Das Urteil an der Tür: „Ihr seid zu dick!“ Wie berichtet, wurde den Schwestern Vivi und Liza S. der Einlass in Martin Hos Disco „Vie i Pee“ verwehrt. Nach dem „Krone“-Bericht erfahren die beiden gerade eine Welle des Zuspruchs - und machen vielen Mut. Dicke Luft herrscht im Club selbst: von Boykottaufrufen bis Beschwerden.
„Ihr seid zu dick, das passt nicht zum Image des Clubs“ - diese Demütigung mussten die Wiener Schwestern vergangenen Mittwoch vor dem „Vie i Pee“ über sich ergehen lassen. „Ich war so geschockt“, beschreibt die 20-jährige Liza. Auch Freundin Jessi, die mit dieser Aussage nicht gemeint war, konnte es nicht fassen: „Das war einfach nur menschenverachtend“, betont sie.
Doch das wollten sie nicht auf sich sitzen lassen, also kontaktierten sie die „Krone“, um „auch anderen Frauen in solchen Situationen Mut zu machen“. Und das hat geklappt: Der Artikel löste eine Welle des Zuspruchs aus. „Das sind zwei bildhübsche Mädchen, und nicht nur dünn ist schön“, schreibt etwa ein User. Eine andere Leserin meint: „Also, auf die Meinung der Security muss man nicht besonders viel Wert legen.“
„Viele Trottel in der Branche“
Schockiert über „die vielen Trottel in der Branche“, zeigte sich auf Twitter übrigens der In-Club „U4“ und lud die „feschen Mädls“ gleich auf eine Flasche Sekt ein. In zahlreichen Kommentaren wird sogar dazu aufgerufen, das „Vie i Pee“ zu boykottieren. Doch es gibt auch jene Leser, die auf das Hausrecht des Besitzers pochen: „Als Eigentümer kann ich selbst entscheiden, welche Personen ich reinlasse“, heißt es da etwa.
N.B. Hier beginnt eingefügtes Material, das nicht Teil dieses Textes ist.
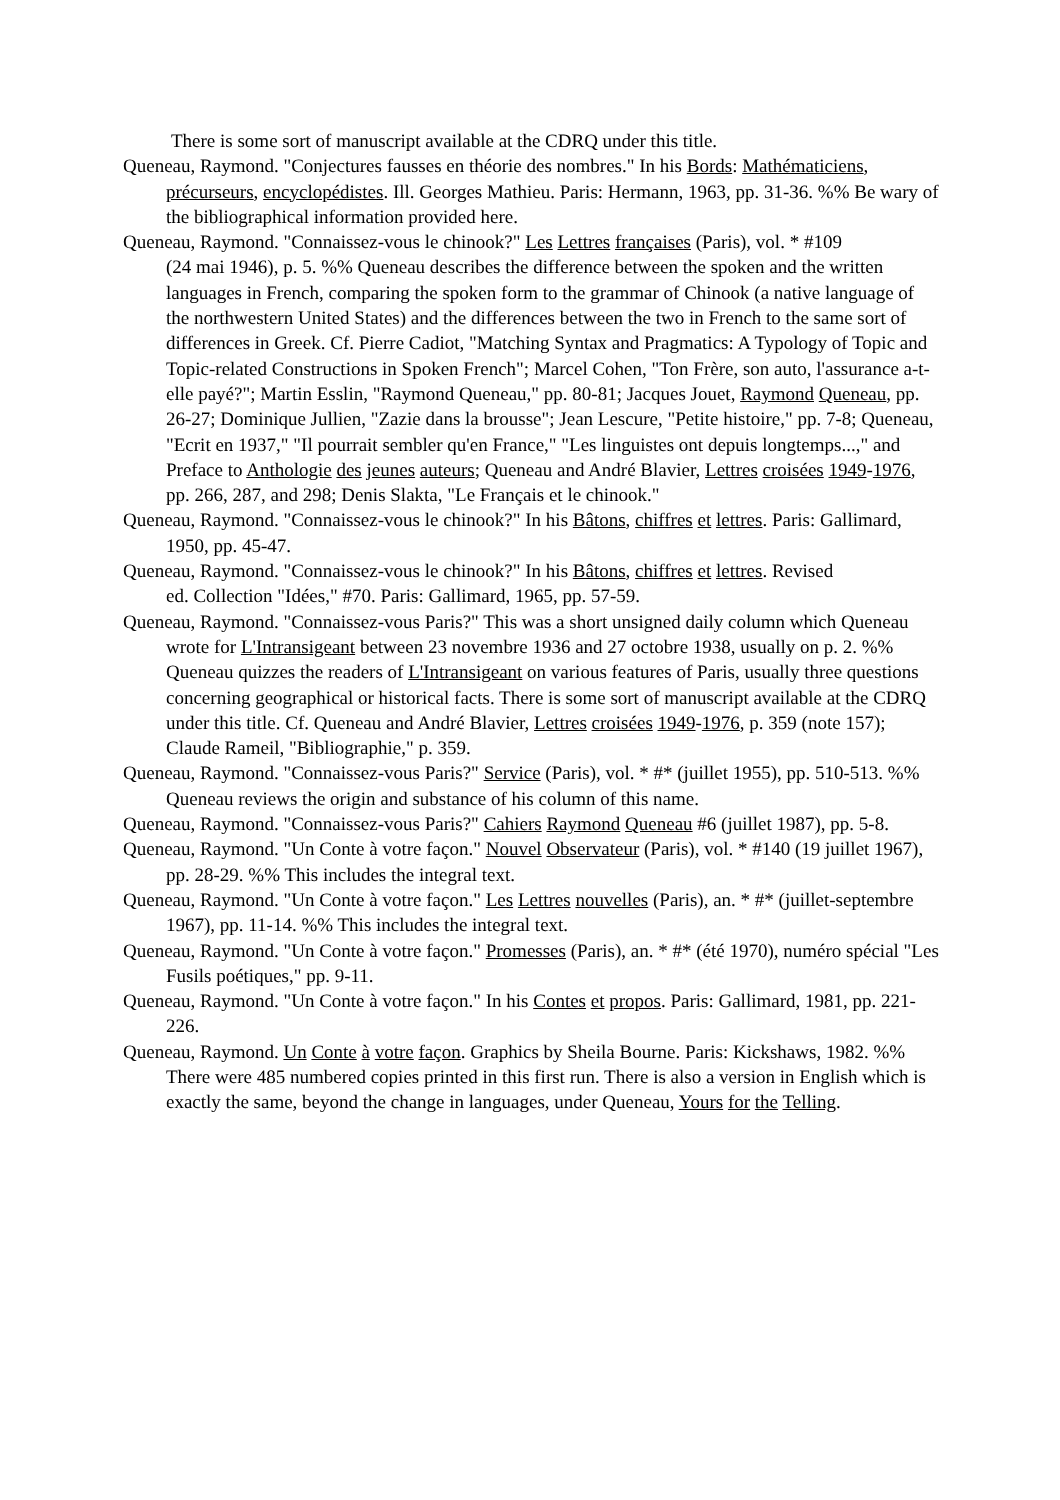There is some sort of manuscript available at the CDRQ under this title.
Queneau, Raymond. "Conjectures fausses en théorie des nombres." In his Bords: Mathématiciens, précurseurs, encyclopédistes. Ill. Georges Mathieu. Paris: Hermann, 1963, pp. 31-36. %% Be wary of the bibliographical information provided here.
Queneau, Raymond. "Connaissez-vous le chinook?" Les Lettres françaises (Paris), vol. * #109
(24 mai 1946), p. 5. %% Queneau describes the difference between the spoken and the written languages in French, comparing the spoken form to the grammar of Chinook (a native language of the northwestern United States) and the differences between the two in French to the same sort of differences in Greek. Cf. Pierre Cadiot, "Matching Syntax and Pragmatics: A Typology of Topic and Topic-related Constructions in Spoken French"; Marcel Cohen, "Ton Frère, son auto, l'assurance a-t-elle payé?"; Martin Esslin, "Raymond Queneau," pp. 80-81; Jacques Jouet, Raymond Queneau, pp. 26-27; Dominique Jullien, "Zazie dans la brousse"; Jean Lescure, "Petite histoire," pp. 7-8; Queneau, "Ecrit en 1937," "Il pourrait sembler qu'en France," "Les linguistes ont depuis longtemps...," and Preface to Anthologie des jeunes auteurs; Queneau and André Blavier, Lettres croisées 1949-1976, pp. 266, 287, and 298; Denis Slakta, "Le Français et le chinook."
Queneau, Raymond. "Connaissez-vous le chinook?" In his Bâtons, chiffres et lettres. Paris: Gallimard, 1950, pp. 45-47.
Queneau, Raymond. "Connaissez-vous le chinook?" In his Bâtons, chiffres et lettres. Revised
ed. Collection "Idées," #70. Paris: Gallimard, 1965, pp. 57-59.
Queneau, Raymond. "Connaissez-vous Paris?" This was a short unsigned daily column which Queneau wrote for L'Intransigeant between 23 novembre 1936 and 27 octobre 1938, usually on p. 2. %% Queneau quizzes the readers of L'Intransigeant on various features of Paris, usually three questions concerning geographical or historical facts. There is some sort of manuscript available at the CDRQ under this title. Cf. Queneau and André Blavier, Lettres croisées 1949-1976, p. 359 (note 157); Claude Rameil, "Bibliographie," p. 359.
Queneau, Raymond. "Connaissez-vous Paris?" Service (Paris), vol. * #* (juillet 1955), pp. 510-513. %% Queneau reviews the origin and substance of his column of this name.
Queneau, Raymond. "Connaissez-vous Paris?" Cahiers Raymond Queneau #6 (juillet 1987), pp. 5-8.
Queneau, Raymond. "Un Conte à votre façon." Nouvel Observateur (Paris), vol. * #140 (19 juillet 1967), pp. 28-29. %% This includes the integral text.
Queneau, Raymond. "Un Conte à votre façon." Les Lettres nouvelles (Paris), an. * #* (juillet-septembre 1967), pp. 11-14. %% This includes the integral text.
Queneau, Raymond. "Un Conte à votre façon." Promesses (Paris), an. * #* (été 1970), numéro spécial "Les Fusils poétiques," pp. 9-11.
Queneau, Raymond. "Un Conte à votre façon." In his Contes et propos. Paris: Gallimard, 1981, pp. 221-226.
Queneau, Raymond. Un Conte à votre façon. Graphics by Sheila Bourne. Paris: Kickshaws, 1982. %% There were 485 numbered copies printed in this first run. There is also a version in English which is exactly the same, beyond the change in languages, under Queneau, Yours for the Telling.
Dass Martin Ho in seinem „Vie i Pee“, dessen Name laut eigener Presseaussendung aus dem Jahr 2015 mit „der Extravaganz und Oberflächlichkeit der Wiener Partyszene spielt“, keine „dicken“ Frauen haben möchte, hat der Clubmanager Chris Edy immerhin nach Veröffentlichung unseres Artikels entschieden zurückgewiesen: „Das ,Vie i Pee‘ bedauert, dass der Eindruck entstanden ist, dass nach optischen Gründen entschieden wurde. Die angeblich getätigten Aussagen des Personals sind uns nicht bekannt. Wir distanzieren uns inhaltlich entschieden davon.“
Übrigens: Aus dem Steuertopf hat Martin Hos „Vie i Pee“ 267.000 Euro an Corona-Hilfen erhalten. Hier durften sich alle beteiligen - auch jenseits der Kleidergröße 34.
Expertinnen sind sich einig: „Schönheitsdruck bei Frauen wird bleiben“
Auch wenn die betroffenen Schwestern von der Öffentlichkeit größtenteils Zuspruch erhalten, kann diese Art der Diskriminierung weitreichende Folgen haben. Dazu haben wir die Wiener Psychologin Karla Göschl-Kraemer und die Kulturwissenschafterin Elisabeth Lechner befragt. Denn es gibt zwar bereits beliebte Übergrößen-Models, doch der Weg, bis alle Frauen unabhängig von ihrem äußeren Erscheinungsbild akzeptiert werden, ist noch weit.
„Den Schönheitsdruck haben wir noch lange nicht hinter uns“, weiß die Autorin und Körperakzeptanz-Expertin Elisabeth Lechner. Menschen werden noch immer aufgrund ihres Aussehens beurteilt. „Wer den Normen nicht genügt, wird abgewertet oder eben konkret nicht in den Club gelassen“, so Lechner weiter. Und das kann Folgen haben. „Der Selbstwert wird vermindert, das wiederum führt zum Erleben negativer Emotionen. Das kann bei entsprechender Veranlagung sogar zu psychischen Erkrankungen wie Essstörungen oder Depressionen führen“, weiß Psychologin Karla Göschl-Kraemer.
Daher ist es sehr wichtig, den Betroffenen von Diskriminierung aufgrund ihrer Figur zuzuhören. „Nur wer versteht, wie einschränkend und verletzend diese Hürden für jene Menschen sind, kann dabei helfen, sie abzubauen“, rät Lechner. Und: „Personal muss besser geschult werden, um Diskriminierung auszuschließen“, betont Göschl-Kraemer.